The last two parts of our thirty song challenge had us remembering people and places. The third (and final) “song that reminds you of …” is
A song that reminds you of a certain event
And unlike the last few, I’m not searching through memories or songs. Because it’s on video.
Back in 2002 and 2003, there was a global outbreak of SARS. It started in China, and spread across the world to more than 30 countries. Those countries with more than 100 cases, though, were small in number: China, Hong Kong (for those of you who consider it different than China), Taiwan (for those of you who consider it different than China), Singapore, and … Canada.
Cases in Canada were concentrated in Toronto, and there were various official warnings to avoid non-essential travel to the city.
When the summer rolled around, the city and country wanted to announce it was open for business. And the Rolling Stones were happy to oblige by being headliners in the largest concert Canada had ever seen.
I was there, with friends. I had sunstroke.
I enjoyed the Flaming Lips set, early in the day. I remember hearing Blue Rodeo while I was in the medical tent to be rehydrated. I remember listening to Justin Timberlake while lying under a truck, having been released from the medical tent and desperately seeking shade.

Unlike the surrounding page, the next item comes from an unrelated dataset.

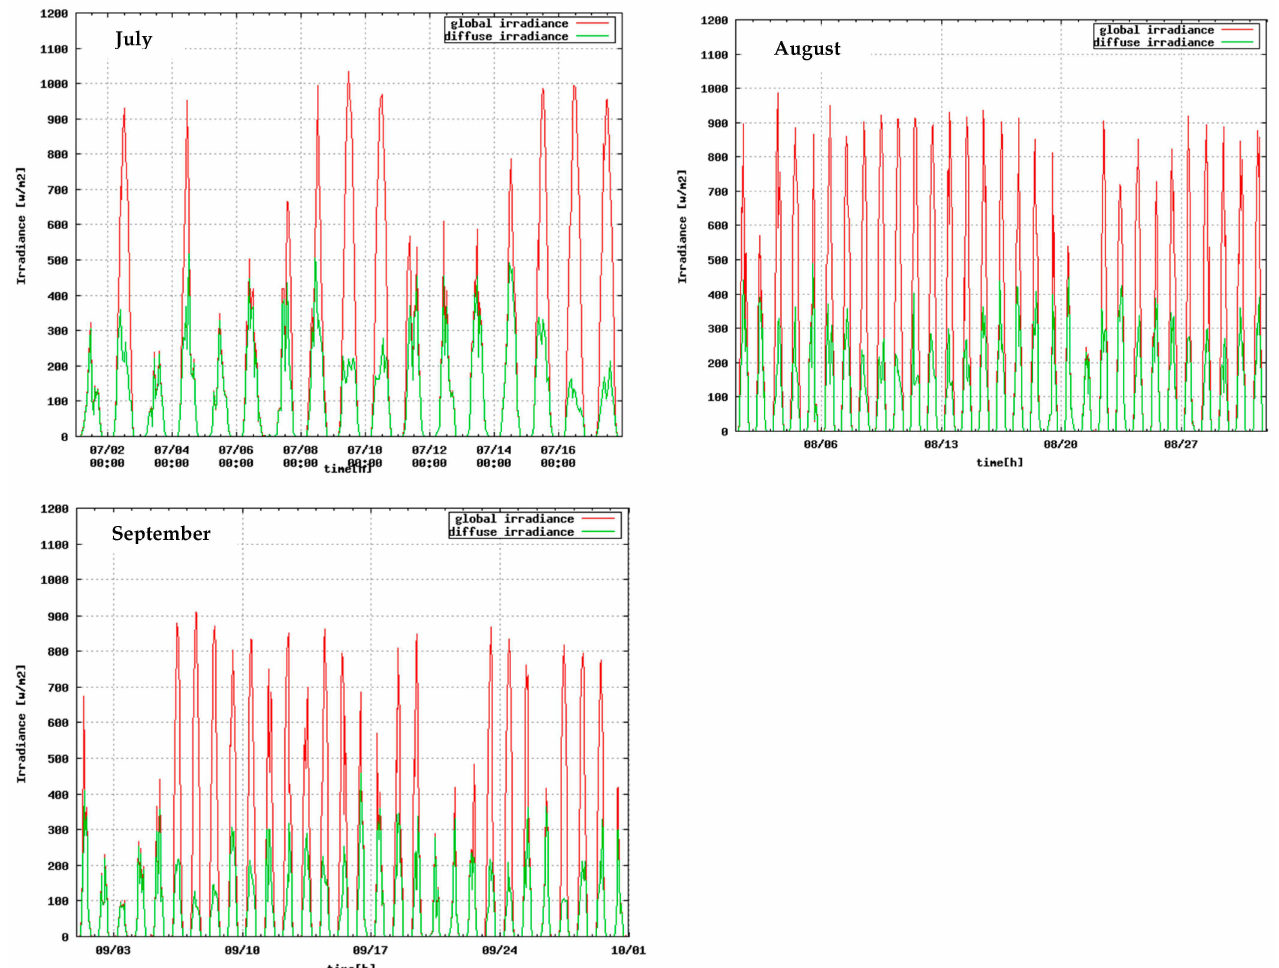
Figure 5. Actual observed solar radiation (diffuse irradiance and global irradiance) from January to September, 2011 in Shanghai, China; please note that the observation that zero values of irradiance in the figures correspond to night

It was at this point, I decided that it wasn’t worth waiting until the concert ended to leave with my friends. I would leave. Now. Find my own way home somehow.
I walked towards the exit, but … you know … it was still sunny. I needed to stop in a shady spot, and down another bottle or two of water.

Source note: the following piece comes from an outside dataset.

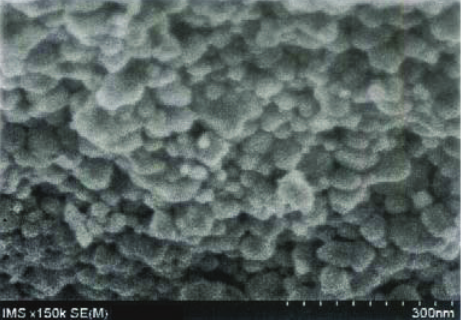
Figure 8: SEM micrograph of nano-LaFeO 3 prepared by high- energy milling method.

As I sat there, with the distant sounds of Rush playing, the sun was going down. I was feeling better. I decided to sit a little bit longer, and the sun obliged me by continuing to lower.
I still felt completely awful, but with the sun gone I was no longer in desperate shape. I would rather sit on the grass, listen to music in the dark, and go home with my friends (one of whom was to give me a ride) than figure my own way while feeling like shit.

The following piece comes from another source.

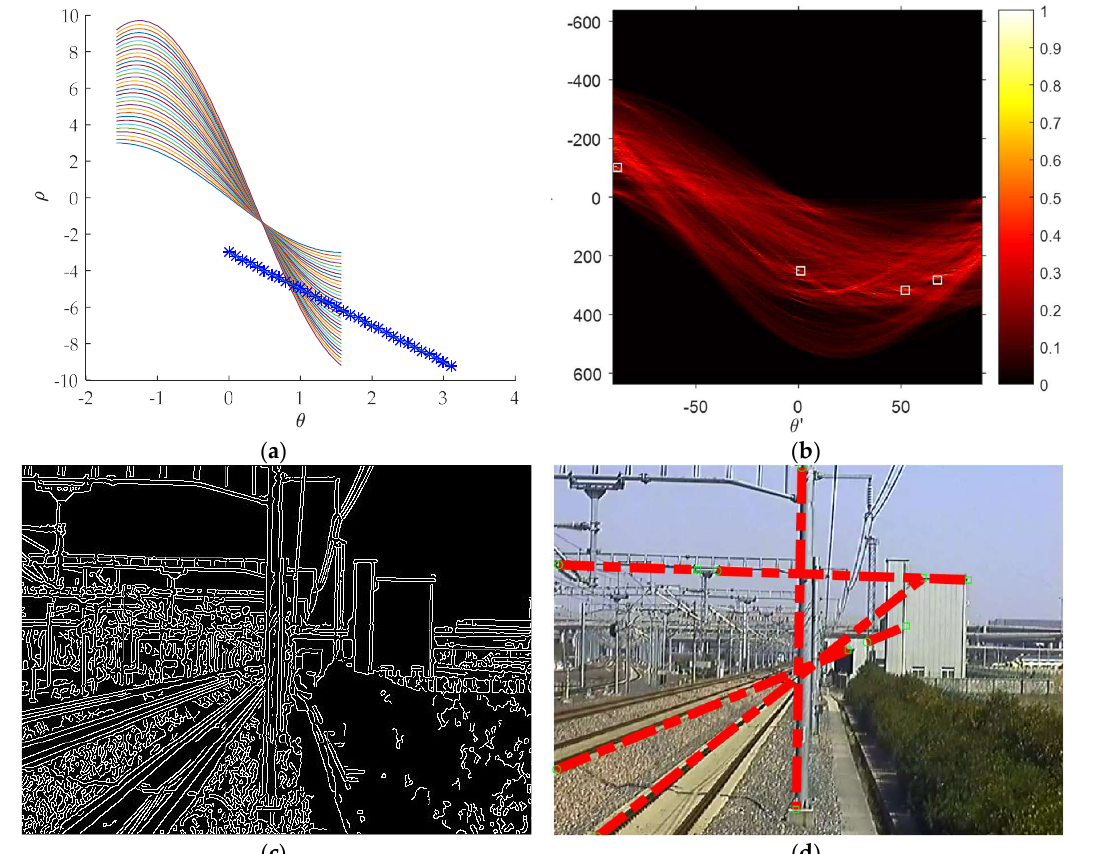
Figure 4. Using Hough transformation to detect the most significant lines in the Hough coordinate system. ( a ) The intersection point of a group of curves in the Hough coordinate system means there are a group of collinear points in the Cartesian coordinate system. ( b ) The more the curves intersect in the Hough coordinate system, the lighter the intersection point is, meaning that there are more collinear points along this line in the Cartesian coordinate system. ( c ) The texture feature maps filtered by canny filter. ( d ) The top four significant lines.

So I walked back. And sat on the grass. Closed my eyes. And just listened to music while everybody partied around me.
And then AC/DC came on.
Words cannot express how good AC/DC were that day. 400,000 people were there. Some were there to see AC/DC, but the lineup was star-studded, and they probably weren’t the reason why most people bought a ticket. Some were likely just there because it was a party. The mass of people was just giant.
I certainly wasn’t there to see them, anymore. I was there to catch the ride home.
But when they started playing, it sent a jolt through everybody there. I stopped lying down, and sat up. Then this:
Unfortunately, 2003 is before the iPhone brought us a video recorder in every pocket — and so the video (and all the others I can find) takes the sound from the soundboard, and does not do it justice.
The crowd was loud. You can’t hear it on the video, which just amazes me. It was loud. At the beginning, when they’re shouting “THUNDER!”, the crowd is singing along. And by singing along, I mean 400,000 shouting it in unison. You can tell at the end. You can hardly hear the crowd. At the end of the song, Brian Johnson says “man, we could hear you.” Believe him. There’s no way he could hear himself singing up there without an earpiece — he would have been drowned out by the crowd.
Thunderstruck brought me to my feet. I hadn’t eaten since the morning, and I’d thrown that up. I’d spent half the day in the medical tent. And I was up and shouting at the top of my lungs, with the other 399,999 people there. It was unlike anything else.
The whole AC/DC set can be watched here, though it hardly does it justice. They are feeding off the crowd, so you’re only getting half the show. It’s amazing how many times they refer to the crowd as loud, big, or beautiful … but you can hardly hear it.
There’s a photo of all of us afterwards. It’s notable due to the fact that I look like a zombie in it. And that I can’t find it.
If it turns up, though, I’ll update the post with it.